Image Capture Software for S1 Branch System

S1 Corp. will be integrating image-based check clearing software from the less well-known Alogent Corp. into its own popular teller system.

The plan, announced Thursday, will enable S1 Teller users to capture digital images of checks and deposit slips at the branch.

The Alogent product, Sierra Xpedite, uses optical character recognition to verify that the amount written on checks and deposit slips match. "You not only capture [digital images of] a transaction, but you do the proofing, balancing, and validation of the deposit while the customer is standing there," said Vijay Balakrishnan, Alogent's executive vice president of marketing.

Automating functions such as verifying the customer's math frees the teller "to sell and service the customer," Mr. Balakrishnan said.

Sean Dwyer, S1's vice president of channel sales and alliances, said the integration work is under way. A version of Alogent's program optimized to run with S1 Teller should be ready for delivery by early in the fourth, he said. The partners, both of Atlanta, will start selling it next month, after completing proof of the concept, Mr. Dwyer said.

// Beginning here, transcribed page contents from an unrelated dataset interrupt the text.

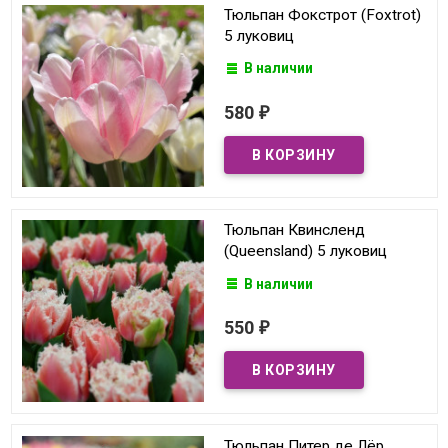
Тюльпан Фокстрот (Foxtrot)
5 луковиц
В наличии
580
₽
Тюльпан Квинсленд
(Queensland) 5 луковиц
В наличии
550
₽
Тюльпан Питер де Лёр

S1, formed in 1996 as a maker of Internet banking software, today offers a range of channel applications for cash management, call centers, branches, and tellers, and an integration system called Enterprise.

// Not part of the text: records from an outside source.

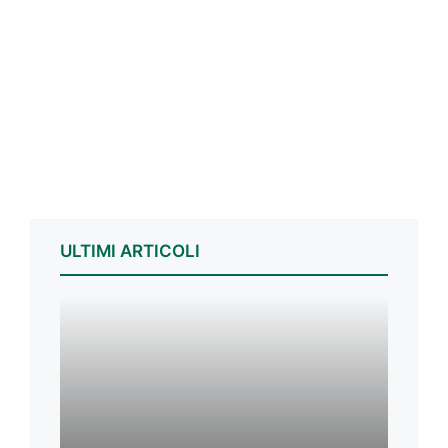
ULTIMI ARTICOLI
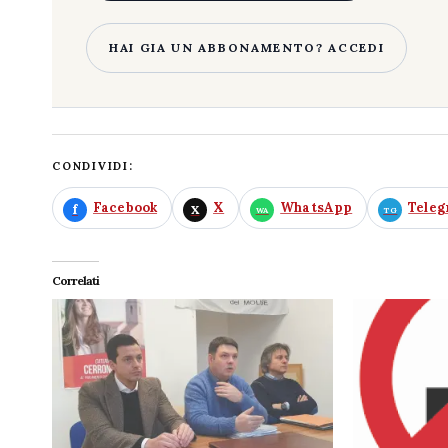
HAI GIA UN ABBONAMENTO? ACCEDI
CONDIVIDI:
Facebook
X
WhatsApp
Tele
Correlati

Mr. Dwyer said the long-term goal of the Alogent partnership is to incorporate image capabilities in other applications, such as call center or cash management systems, improving banks' access to information about their customers.

Banks are scrambling to prepare for the Check Clearing for the 21st Century Act, which is widely expected to be a major driver in the transition to image-based electronic check clearing.

S1 and Alogent are not the first to form such an alliance. Robert Hunt, a senior analyst at TowerGroup, noted that in November the image-technology vendor Carreker Corp. and the core processing software firm Argo Data Resource Corp., both of Dallas, expanded their alliance to include branch image-capture.

Both of these alliances merge complementary technology components into a single package that aims to ease the transition to image settlement. "These alliances make perfect sense," said Mr. Hunt, whose research firm is based in Needham, Mass.

The S1 pact could open up the U.S. market for Alogent, Mr. Balakrishnan said. One thousand banking companies here use S1's teller system.

Alogent, which is nine years old, has been most successful in the United Kingdom. There its software underlies an image-based check-clearing venture, Intelligent Processing Solutions Ltd. (iPSL), that was formed by Lloyds TSB Bank PLC, Barclays Bank PLC, and Unisys Payment Services Ltd.

But Alogent has also made some unannounced sales in the United States, Mr. Balakrishnan said. It is working with a top-10 U.S. banking company to install Xpedite software at 18,000 teller stations, he said.

That is "without doubt … the largest deposit automation implementation anywhere in the world," Mr. Balakrishnan said. The contract prevents him from naming the bank, he said. "They're in the process of rolling it out."

(Alogent's Web site lists Bank One Corp. of Chicago and Wells Fargo & Co. of San Francisco as customers. Representatives of Bank One and Wells Fargo did not respond to requests for information about their relationships with the vendor.)

Richard Winston, a partner in the financial services group of the consulting firm Accenture Ltd., warned that many of the new image technologies are unproven, products of a "land grab" by vendors rushing to establish their position in the Check 21 marketplace.

"Very little of it is production-hardened. There's going to be some real work in putting these solutions in place and making them work," Mr. Winston said.

Mr. Hunt noted that despite the pell-mell rush by banks and vendors to prepare for image exchange and settlement, there is plenty of time for them to install the needed technology. "Check 21 will be a several-year transition process," he said. "We're at the crest of a whole reengineering process here, but it may take five to seven years before we're in a fully electronic world."

S1 stock closed Friday at $8.28, up 3% for the week. The company is scheduled to report its first-quarter earnings on Wednesday.